I think it may be a trend that will be popular again.  I was at the fabric and trims market in Kuwait last week, and saw many types of paillettes- more than I have ever seen before.  It has been my experience, that the things they sell there, are on trend.  I have recently seen paillettes used by designers such as Roberto Cavelli, Stella McCartney, Michael Kors, and Donna Karan.  I have also seen them on knitwear from chain stores, such as the Gap.  I would love to see, and design some modern "Bangle Crochet" pieces.  I think that paillettes made from other materials such as leather, would be fun to work with, and give an interesting new twist to the technique.

If you are wondering where to buy paillettes, here is a great online resource.  If you are wondering how to include them in your crochet work, here is a very clear tutorial.

Below, are some lovely examples of vintage Bangle Crochet as well as some current examples of paillettes used by today's designers.

Dress by Roberto Cavelli
Dress by Stella McCartney
Sweater and Skirt by the Gap

Sunday, November 20, 2011

French Crochet Style

Crochet style is an interesting thing to observe in other countries.  The differences between countries can be the items they crochet, the way the crochet is put together, or simply the way they are styled in photos. I love Japanese crochet, because it has a modern look that is simple and clever. I love Russian crochet, as it is amazingly ornate and has many freeform elements.  I love Turkish crochet, because it is amazingly delicate, and beads seem to be effortlessly incorporated into it.  I love French crochet, for its charming rustic elegance.
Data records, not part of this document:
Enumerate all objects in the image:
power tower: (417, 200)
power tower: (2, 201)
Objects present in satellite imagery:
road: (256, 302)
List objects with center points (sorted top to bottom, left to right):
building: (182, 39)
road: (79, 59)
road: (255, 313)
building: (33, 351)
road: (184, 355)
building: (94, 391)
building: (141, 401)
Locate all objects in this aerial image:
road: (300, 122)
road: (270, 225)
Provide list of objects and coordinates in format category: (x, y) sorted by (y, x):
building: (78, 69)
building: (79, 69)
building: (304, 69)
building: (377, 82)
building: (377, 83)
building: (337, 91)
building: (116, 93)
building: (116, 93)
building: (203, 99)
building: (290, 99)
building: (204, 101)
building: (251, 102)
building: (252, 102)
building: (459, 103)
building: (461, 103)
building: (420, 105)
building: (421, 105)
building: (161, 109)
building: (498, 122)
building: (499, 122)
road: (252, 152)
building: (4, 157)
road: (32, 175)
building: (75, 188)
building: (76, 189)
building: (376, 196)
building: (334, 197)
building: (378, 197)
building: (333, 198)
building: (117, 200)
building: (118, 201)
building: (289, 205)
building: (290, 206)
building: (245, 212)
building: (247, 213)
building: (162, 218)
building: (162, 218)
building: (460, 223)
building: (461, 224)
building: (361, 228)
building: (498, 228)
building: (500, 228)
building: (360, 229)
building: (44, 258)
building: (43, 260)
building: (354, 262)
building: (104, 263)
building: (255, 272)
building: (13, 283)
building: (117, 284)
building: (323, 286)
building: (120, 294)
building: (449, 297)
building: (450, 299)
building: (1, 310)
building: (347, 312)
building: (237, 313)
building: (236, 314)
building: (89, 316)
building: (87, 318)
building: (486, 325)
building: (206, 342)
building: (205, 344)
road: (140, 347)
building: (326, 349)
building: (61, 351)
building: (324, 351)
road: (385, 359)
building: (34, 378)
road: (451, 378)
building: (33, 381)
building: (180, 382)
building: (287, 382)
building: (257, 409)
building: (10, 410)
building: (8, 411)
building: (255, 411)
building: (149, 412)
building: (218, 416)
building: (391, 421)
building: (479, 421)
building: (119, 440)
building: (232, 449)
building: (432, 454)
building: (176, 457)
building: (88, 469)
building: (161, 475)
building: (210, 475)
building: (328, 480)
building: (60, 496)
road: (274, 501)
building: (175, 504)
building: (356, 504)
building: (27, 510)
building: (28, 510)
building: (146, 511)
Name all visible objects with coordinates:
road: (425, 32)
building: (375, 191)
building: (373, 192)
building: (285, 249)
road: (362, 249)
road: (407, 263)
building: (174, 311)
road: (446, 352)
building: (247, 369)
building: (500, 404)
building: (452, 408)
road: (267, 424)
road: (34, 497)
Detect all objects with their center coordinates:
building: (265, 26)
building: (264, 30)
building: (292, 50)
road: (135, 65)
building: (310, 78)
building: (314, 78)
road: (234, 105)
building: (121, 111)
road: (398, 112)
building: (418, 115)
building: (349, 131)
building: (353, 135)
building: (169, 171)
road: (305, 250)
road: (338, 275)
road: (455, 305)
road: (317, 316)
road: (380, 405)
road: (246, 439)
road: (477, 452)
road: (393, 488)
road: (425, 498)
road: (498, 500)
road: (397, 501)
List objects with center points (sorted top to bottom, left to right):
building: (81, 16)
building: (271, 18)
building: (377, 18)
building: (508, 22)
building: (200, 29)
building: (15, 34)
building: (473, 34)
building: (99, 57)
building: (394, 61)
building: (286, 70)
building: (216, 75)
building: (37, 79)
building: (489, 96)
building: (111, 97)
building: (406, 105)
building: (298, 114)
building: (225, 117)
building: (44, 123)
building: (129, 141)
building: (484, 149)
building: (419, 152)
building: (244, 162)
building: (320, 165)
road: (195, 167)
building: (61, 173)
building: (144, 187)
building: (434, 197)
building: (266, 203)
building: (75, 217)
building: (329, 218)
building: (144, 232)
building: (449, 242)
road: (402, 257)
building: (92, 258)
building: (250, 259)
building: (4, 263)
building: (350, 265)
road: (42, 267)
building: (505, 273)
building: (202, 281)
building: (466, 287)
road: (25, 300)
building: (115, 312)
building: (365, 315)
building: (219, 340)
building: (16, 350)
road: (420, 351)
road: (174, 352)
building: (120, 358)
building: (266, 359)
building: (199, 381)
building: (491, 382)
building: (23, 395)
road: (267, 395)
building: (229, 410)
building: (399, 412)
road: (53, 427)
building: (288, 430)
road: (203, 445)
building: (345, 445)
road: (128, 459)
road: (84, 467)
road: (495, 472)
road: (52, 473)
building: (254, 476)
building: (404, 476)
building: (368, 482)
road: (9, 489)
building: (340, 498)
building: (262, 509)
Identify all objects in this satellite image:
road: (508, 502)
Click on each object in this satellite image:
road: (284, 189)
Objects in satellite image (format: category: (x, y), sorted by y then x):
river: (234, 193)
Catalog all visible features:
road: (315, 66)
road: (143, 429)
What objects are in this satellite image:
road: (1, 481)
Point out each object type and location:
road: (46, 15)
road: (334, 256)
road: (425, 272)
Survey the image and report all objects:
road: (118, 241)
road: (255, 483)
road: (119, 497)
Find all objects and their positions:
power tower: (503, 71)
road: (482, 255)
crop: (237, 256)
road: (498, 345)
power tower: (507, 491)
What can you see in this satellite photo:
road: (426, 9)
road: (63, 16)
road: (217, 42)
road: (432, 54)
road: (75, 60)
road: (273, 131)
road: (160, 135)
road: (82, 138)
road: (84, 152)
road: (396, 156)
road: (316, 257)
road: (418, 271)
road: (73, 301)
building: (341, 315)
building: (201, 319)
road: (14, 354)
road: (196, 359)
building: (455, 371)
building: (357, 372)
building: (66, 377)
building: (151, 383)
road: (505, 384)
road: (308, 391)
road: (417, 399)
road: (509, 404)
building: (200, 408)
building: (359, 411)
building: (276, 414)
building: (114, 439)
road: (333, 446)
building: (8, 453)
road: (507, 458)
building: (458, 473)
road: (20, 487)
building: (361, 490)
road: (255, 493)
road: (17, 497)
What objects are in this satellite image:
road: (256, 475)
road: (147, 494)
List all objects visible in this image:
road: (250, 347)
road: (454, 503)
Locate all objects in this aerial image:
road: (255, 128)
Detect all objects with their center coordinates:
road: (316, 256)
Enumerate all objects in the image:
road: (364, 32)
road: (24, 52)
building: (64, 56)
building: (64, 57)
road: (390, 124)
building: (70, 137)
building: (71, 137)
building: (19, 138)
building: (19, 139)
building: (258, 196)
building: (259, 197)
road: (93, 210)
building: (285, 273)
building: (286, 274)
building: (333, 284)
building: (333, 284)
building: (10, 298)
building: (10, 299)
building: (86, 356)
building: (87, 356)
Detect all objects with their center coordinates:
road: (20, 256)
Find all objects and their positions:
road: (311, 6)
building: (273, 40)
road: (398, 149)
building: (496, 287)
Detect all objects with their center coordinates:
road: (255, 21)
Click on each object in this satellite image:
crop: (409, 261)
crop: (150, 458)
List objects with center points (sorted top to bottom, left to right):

My very thoughtful brother-in-law was in Paris recently, and wanted to get me a gift that he knew I would like.  When he found something handmade, that included crochet, he knew he had found the perfect gift!  When I first saw it, I thought it was a little chest of drawers that I could keep my crochet hooks or sewing notions in. To my surprise, the "drawers" are actually photo albums. Then, the "Album de Naissance" written on it, made sense.  One day, I want to gather some of my daughter's best baby photos to put in them!

This type and color of distressed wood, combined with the linen background and cotton crochet, really shows French crochet style at its best.  French chocolate shops in Kuwait, also put little crocheted sweaters and booties on top of chocolates.  These are given to guests who attend receptions, to welcome new babies.  I always take them home to my daughter, with the hope that one of her dolls will be the right size to wear them!

Whenever I travel, I like to look for books and magazines from the countries I visit.  My mother bought Le Crochet by Natalie Spiteri, for me when we were in Paris, at Galignani bookshop.  They are the first English bookshop established in Europe, but they do have French books as well.  All of the projects in this book are made of thread, and you can see from the photos, they are styled with the wonderful rustic elegance that the French do so well.  French books, like Japanese books, have clear instructions and diagrams, so it is possible to work from them even if you don't know the language.  Most of the crochet books I have seen for sale here in Kuwait, are either French or Japanese.  I am still on a quest to find some Arabic crochet books!

Monday, November 14, 2011

The Mini Doodle Scarf

I designed the Doodle Scarf to be a 1 skein project, and amazingly, you can even make half of the scarf and create a fun accessory!  It is fastened by pulling the tassel through the loop at the bottom of the pineapple at the other end. It is a mini scarf, that is easy to wear, and would liven up a simple sweater or coat.  I just love how the tassel falls over the shoulder.

If you buy one skein of Quince & Co. "Puffin" yarn, you should be able to get 2 mini scarves out of it.  One for you, and one for a gift!